1.1 Dispersion of starting point or destination. We again view the choropleth map, by deviding regions of NYC into geographical blocks and counting the number of trips arriving at / starting from each blocks with the airport as its starting point / destination, respectively. In other words, we fix one side of trip as the airport and are interested in the other side. First we view the choropleth map of trips starting from the airport.

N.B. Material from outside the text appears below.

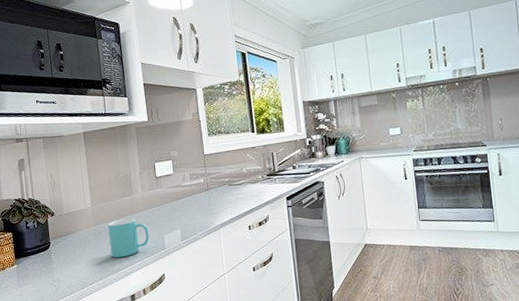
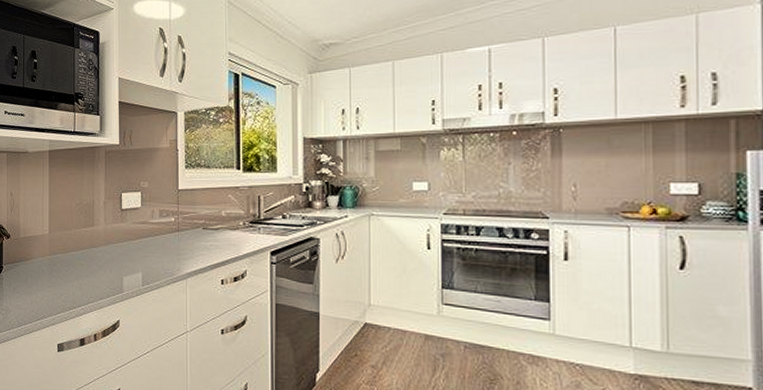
mug: present [108,218,149,258] -> none [64,251,107,295]

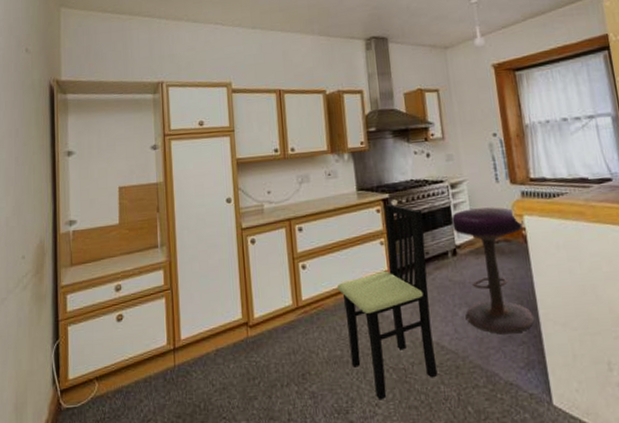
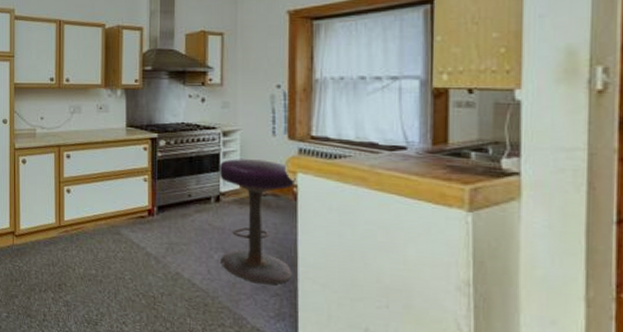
dining chair: present [337,204,438,400] -> none [99,144,190,320]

In the plot, the redder the block is, the larger number it represents; blue color represents smaller number and grey color means no counts of trips in this region. A clearly regional dispersion can be discerned from the choropleth map: Manhattan has the largest numbers of trips (especially midtown), folllowd by north Brooklyn and west Queens; Bronx and Staten Island tends to have the fewest trips. This quite agrees with the Taxi customers density in NYC from the whole dataset. Note that airports themselves also have large number of counts, which can be reasonably accounted by the considerable requirment for people going from one airport to another in NYC to transfer flight.
We also view the choropleth map with the airport as its destination.

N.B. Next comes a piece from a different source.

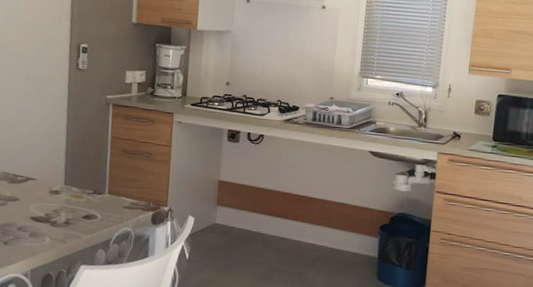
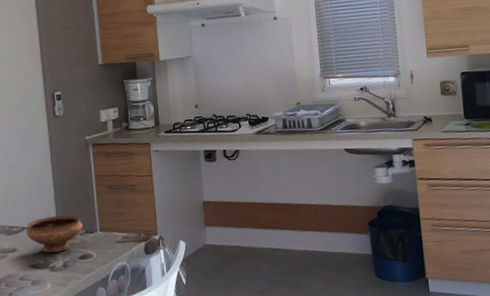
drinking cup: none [30,171,91,209] -> present [26,215,82,253]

It gives us similar regional distributing patterns of counts as the previous plot, except for generally fewer trips in total than the previos plot. A plausibly reason can account for this phenomenon: People just arrive at the city tend to be more tired than those who are about to leave the city, thus they would tend to prefer more comfortable and convenient ways of transportation (like Taxi) than other transportation substitute (like subway or buses).
1.2 Trips distribution along Time of day. We plots higtograms of number of trips in every hour of a day. Trips are grouped by two dimensions: whether it arrives at or starts from the airport, and which airport of JKF / LGA.

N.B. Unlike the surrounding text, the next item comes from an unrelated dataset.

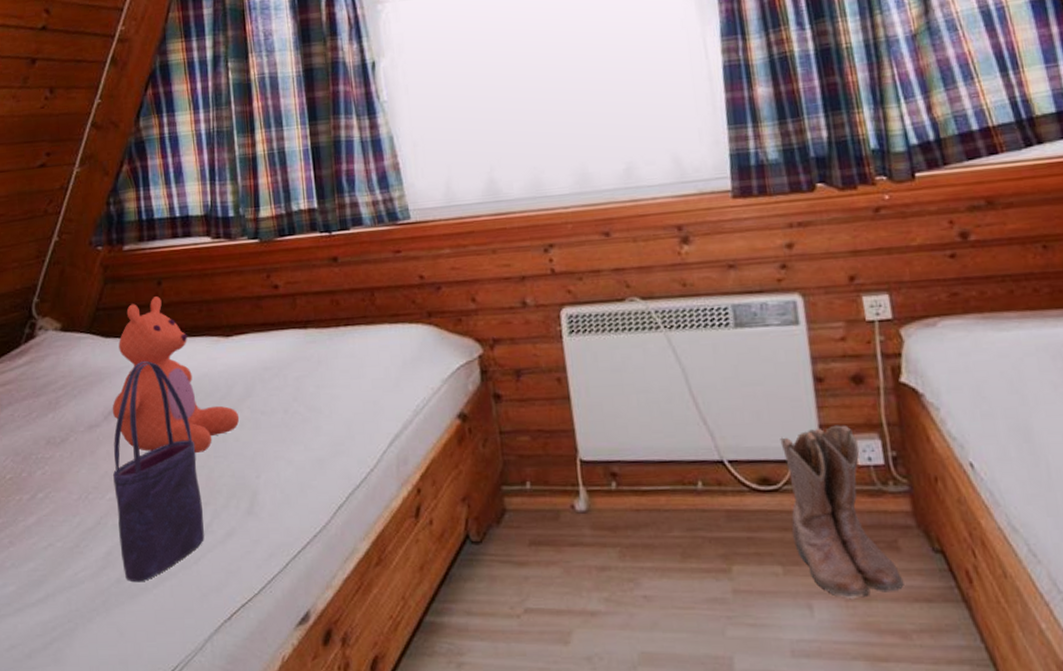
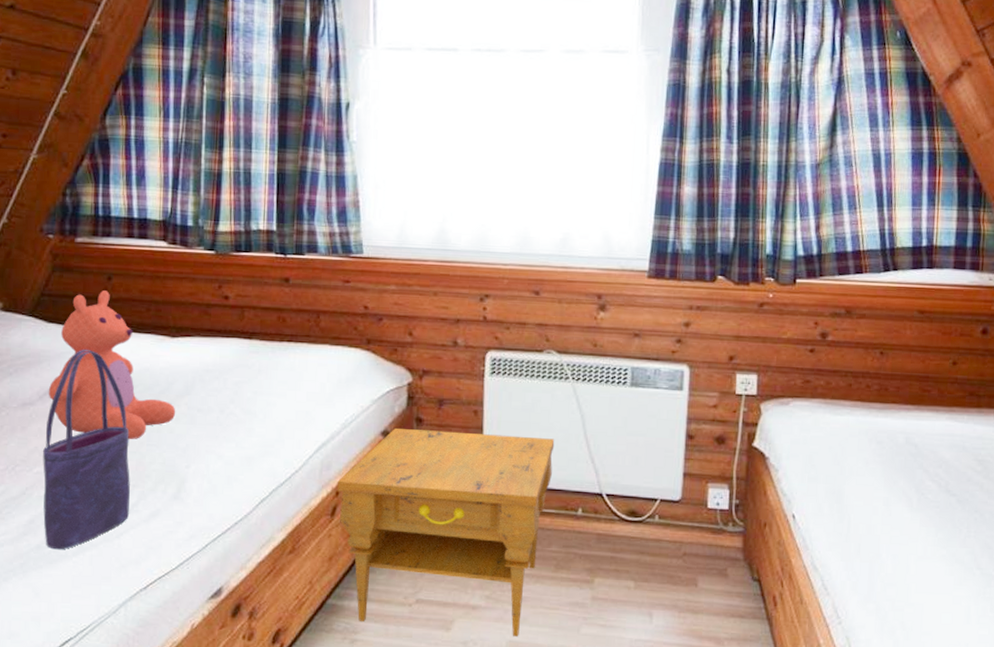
nightstand: none [417,400,660,646] -> present [336,427,555,637]
boots: present [780,425,904,598] -> none [646,474,726,611]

Consequently we get four histograms. For each histogram, the veritcal axis denotes time in 24-hour-notation, and the horizontal axis denotes the number of trips. From the histogram, seveal interesing phenomena can be noticed:
In plot (a), most people arrive at the airport evenly from 5am to 5pm, and very few people arrive at the airport form 9pm to 3am. In plot (c), the busy hours are from 8am to 11pm and the non-busy hours are from 1am to 6am. Considering the people usually arrive at the airport 1-2 hours before taking-off and leave the airport about 1 hour after landing, these two histograms properly reflects the density of flights in general.
There are fewer late-night trips for LGA (plot a, c) than JFK (plot b, d). The number of trips starting from / arriving at JFK changes more smoothly than those of LGA. This may due to the fact that JFK mostly holds intenational flights with less stright late-night restrition than LGA, which mostly holds domestic flights.